WHAT THE TASK REQUIRES — Only the lines from the one containing "Net Effective Temperature" through the one containing "The main repository" should be printed, exactly as they appear below, with both ends included.

EXTRACTED INFORMATION —
[Start of section]

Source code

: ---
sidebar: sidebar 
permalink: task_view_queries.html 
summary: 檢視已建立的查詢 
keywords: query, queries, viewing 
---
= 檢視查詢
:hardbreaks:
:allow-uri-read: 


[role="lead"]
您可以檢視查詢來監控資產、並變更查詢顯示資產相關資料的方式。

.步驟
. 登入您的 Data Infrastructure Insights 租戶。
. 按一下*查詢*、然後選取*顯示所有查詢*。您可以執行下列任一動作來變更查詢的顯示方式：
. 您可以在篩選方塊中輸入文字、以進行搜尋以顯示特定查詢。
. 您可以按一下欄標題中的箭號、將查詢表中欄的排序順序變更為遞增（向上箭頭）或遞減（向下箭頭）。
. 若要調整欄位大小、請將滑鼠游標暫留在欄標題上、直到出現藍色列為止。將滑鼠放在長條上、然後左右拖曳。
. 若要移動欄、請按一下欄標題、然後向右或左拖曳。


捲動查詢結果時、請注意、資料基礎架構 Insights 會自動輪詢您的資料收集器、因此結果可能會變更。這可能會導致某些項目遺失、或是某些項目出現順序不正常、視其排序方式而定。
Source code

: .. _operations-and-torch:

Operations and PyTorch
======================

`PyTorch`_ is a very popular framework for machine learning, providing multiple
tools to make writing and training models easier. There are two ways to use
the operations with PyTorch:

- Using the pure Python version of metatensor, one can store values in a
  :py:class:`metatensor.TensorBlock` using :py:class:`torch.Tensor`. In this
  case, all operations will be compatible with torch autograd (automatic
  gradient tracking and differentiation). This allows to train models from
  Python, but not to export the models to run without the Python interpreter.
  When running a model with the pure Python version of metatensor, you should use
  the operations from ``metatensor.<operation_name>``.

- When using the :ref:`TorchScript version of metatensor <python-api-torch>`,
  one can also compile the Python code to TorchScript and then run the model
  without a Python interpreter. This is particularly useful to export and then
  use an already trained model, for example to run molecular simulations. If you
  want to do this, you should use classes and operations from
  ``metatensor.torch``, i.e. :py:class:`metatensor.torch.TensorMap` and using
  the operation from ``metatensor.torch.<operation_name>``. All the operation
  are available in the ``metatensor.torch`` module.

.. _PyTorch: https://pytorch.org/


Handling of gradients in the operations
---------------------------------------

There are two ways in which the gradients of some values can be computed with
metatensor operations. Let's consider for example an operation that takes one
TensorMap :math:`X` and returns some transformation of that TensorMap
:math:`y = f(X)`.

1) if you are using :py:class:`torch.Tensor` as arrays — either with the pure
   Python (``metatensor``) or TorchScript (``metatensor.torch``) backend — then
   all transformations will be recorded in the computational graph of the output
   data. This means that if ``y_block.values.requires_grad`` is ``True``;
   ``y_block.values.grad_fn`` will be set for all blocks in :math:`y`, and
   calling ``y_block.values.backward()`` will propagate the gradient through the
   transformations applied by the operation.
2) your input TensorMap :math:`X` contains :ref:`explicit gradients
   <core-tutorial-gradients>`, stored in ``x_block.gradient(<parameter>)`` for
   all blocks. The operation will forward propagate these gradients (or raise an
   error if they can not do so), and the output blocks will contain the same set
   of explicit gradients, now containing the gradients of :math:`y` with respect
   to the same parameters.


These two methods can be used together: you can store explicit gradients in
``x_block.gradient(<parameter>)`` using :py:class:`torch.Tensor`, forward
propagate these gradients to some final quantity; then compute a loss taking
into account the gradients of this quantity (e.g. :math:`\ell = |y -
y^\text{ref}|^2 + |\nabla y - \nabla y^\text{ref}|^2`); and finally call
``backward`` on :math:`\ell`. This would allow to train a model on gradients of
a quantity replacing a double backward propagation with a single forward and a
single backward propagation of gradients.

[End of section]
[Start of section]

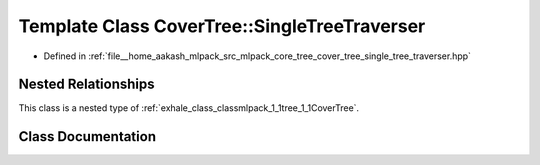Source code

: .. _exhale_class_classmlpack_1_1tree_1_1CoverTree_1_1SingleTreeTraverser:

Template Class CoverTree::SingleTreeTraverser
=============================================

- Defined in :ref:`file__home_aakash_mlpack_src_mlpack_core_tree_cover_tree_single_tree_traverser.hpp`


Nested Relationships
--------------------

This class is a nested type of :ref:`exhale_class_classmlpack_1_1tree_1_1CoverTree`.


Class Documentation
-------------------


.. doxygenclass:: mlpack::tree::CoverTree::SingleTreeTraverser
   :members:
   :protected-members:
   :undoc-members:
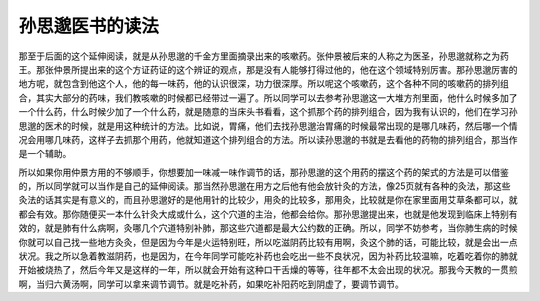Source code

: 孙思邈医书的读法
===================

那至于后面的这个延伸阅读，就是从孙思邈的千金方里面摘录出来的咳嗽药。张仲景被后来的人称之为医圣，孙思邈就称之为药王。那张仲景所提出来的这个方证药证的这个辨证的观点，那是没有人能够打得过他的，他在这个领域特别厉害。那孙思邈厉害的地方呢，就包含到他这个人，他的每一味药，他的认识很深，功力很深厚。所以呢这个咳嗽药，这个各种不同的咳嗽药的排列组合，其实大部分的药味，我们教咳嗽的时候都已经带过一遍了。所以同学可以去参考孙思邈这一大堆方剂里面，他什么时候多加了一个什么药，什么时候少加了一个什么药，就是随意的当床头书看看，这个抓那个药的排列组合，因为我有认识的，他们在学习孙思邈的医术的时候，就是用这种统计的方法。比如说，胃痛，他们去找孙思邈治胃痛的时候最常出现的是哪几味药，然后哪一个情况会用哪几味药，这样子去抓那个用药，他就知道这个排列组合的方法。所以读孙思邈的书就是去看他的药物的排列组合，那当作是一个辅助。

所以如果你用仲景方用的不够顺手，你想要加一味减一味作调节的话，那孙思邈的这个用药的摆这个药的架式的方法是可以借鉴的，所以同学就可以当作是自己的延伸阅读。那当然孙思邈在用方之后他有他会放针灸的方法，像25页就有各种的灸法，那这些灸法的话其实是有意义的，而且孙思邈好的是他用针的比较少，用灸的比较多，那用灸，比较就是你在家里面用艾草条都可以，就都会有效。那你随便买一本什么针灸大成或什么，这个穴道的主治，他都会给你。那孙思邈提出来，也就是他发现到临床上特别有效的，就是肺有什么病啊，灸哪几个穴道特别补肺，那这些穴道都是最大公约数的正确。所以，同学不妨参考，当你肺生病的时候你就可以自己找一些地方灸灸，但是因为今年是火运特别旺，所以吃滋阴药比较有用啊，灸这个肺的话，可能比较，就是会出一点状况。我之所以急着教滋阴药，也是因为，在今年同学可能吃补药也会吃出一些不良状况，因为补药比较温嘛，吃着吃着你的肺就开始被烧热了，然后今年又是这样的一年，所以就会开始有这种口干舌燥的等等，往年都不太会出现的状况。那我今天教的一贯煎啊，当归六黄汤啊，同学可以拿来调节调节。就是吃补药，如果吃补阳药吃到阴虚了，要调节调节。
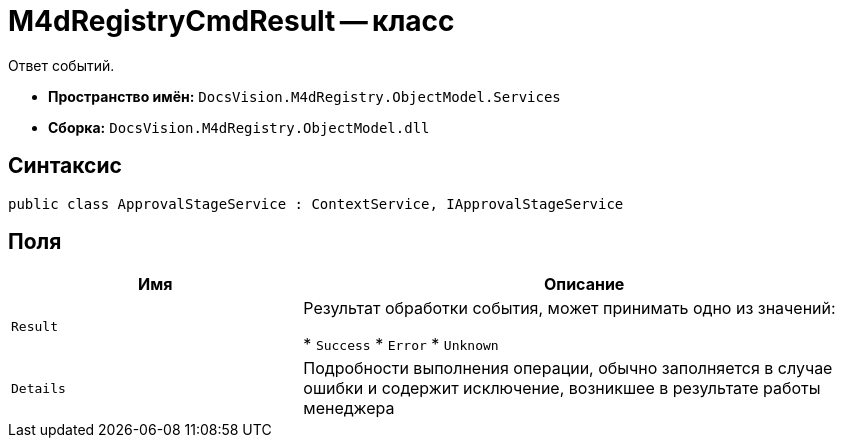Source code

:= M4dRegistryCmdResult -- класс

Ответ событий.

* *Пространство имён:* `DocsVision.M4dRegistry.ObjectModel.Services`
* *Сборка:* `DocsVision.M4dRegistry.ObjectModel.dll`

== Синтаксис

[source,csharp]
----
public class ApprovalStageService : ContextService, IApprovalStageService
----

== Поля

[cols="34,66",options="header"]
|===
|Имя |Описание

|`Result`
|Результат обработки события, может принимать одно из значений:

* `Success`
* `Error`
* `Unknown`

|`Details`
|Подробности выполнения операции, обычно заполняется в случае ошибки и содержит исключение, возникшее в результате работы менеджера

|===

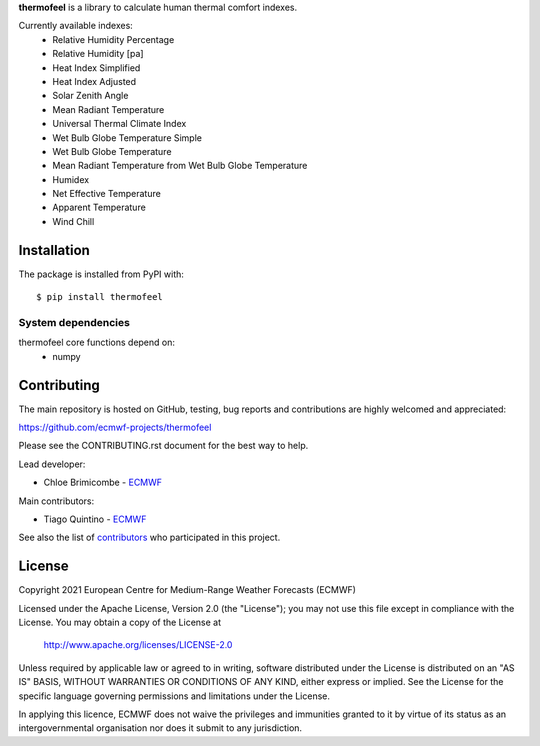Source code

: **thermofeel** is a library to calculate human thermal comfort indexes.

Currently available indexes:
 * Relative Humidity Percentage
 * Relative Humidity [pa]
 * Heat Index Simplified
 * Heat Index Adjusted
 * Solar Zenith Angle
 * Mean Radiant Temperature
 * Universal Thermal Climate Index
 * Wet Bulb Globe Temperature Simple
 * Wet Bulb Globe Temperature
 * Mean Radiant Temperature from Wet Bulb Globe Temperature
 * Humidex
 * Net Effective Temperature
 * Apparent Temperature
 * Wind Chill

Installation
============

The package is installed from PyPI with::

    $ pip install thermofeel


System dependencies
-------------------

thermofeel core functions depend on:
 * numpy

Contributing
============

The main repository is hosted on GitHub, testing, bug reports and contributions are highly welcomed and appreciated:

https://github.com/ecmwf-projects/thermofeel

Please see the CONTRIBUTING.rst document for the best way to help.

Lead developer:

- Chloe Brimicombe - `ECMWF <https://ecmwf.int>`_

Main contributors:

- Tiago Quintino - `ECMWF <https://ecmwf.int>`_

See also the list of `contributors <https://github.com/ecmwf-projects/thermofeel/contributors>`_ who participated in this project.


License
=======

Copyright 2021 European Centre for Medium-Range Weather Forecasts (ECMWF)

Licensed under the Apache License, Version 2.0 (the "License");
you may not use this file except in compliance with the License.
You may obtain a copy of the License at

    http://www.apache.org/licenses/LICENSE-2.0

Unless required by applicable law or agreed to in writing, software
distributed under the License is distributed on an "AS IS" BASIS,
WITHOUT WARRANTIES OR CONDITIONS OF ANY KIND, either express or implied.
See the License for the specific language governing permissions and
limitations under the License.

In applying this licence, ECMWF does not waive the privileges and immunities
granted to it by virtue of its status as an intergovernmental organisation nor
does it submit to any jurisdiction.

[End of section]
[Start of section]

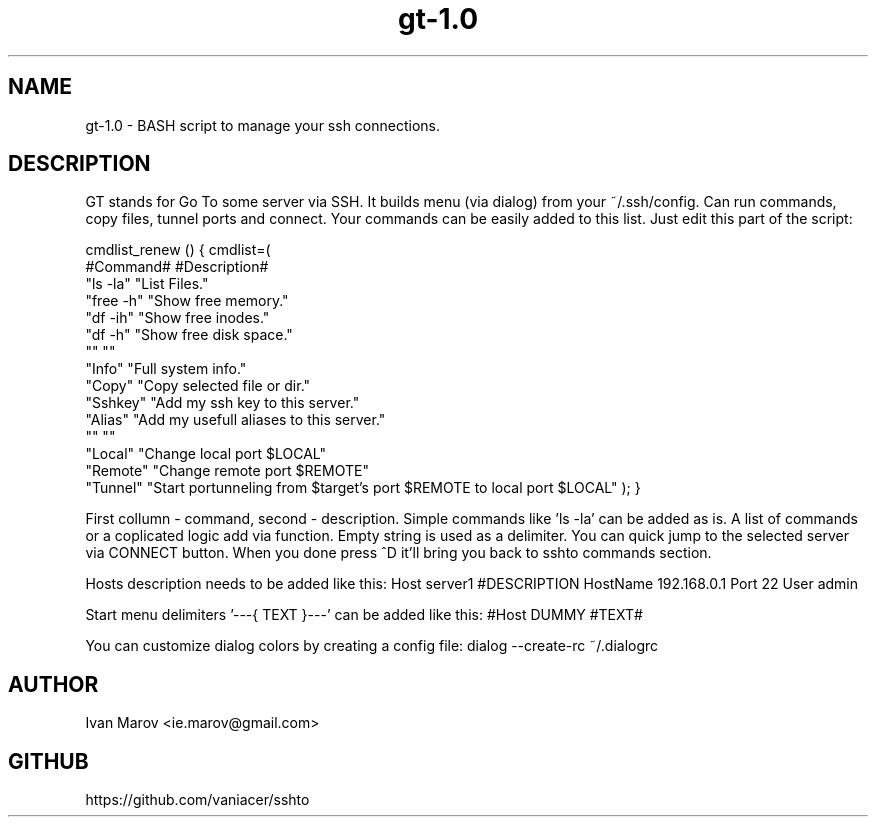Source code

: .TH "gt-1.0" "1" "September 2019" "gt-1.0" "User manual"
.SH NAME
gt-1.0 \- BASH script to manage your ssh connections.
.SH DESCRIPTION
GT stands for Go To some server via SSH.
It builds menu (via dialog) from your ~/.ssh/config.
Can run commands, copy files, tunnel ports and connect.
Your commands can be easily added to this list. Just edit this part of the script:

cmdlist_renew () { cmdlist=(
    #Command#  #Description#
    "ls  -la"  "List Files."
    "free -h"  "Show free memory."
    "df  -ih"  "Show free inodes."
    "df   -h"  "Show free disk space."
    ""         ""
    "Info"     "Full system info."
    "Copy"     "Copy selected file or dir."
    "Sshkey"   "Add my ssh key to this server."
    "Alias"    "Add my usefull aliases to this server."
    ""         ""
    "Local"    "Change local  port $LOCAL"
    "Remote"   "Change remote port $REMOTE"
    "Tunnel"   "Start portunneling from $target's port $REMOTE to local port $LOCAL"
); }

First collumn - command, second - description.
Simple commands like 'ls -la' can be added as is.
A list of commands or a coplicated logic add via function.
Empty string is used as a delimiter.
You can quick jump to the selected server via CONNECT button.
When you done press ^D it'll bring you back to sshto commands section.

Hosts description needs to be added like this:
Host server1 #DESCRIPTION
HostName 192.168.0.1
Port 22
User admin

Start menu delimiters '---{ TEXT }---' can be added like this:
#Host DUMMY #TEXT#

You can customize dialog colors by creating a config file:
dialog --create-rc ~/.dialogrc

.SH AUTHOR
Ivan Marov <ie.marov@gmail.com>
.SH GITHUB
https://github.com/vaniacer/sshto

[End of section]

ANSWER TO THIS TASK —
 * Net Effective Temperature
 * Apparent Temperature
 * Wind Chill

Installation
============

The package is installed from PyPI with::

    $ pip install thermofeel


System dependencies
-------------------

thermofeel core functions depend on:
 * numpy

Contributing
============

The main repository is hosted on GitHub, testing, bug reports and contributions are highly welcomed and appreciated:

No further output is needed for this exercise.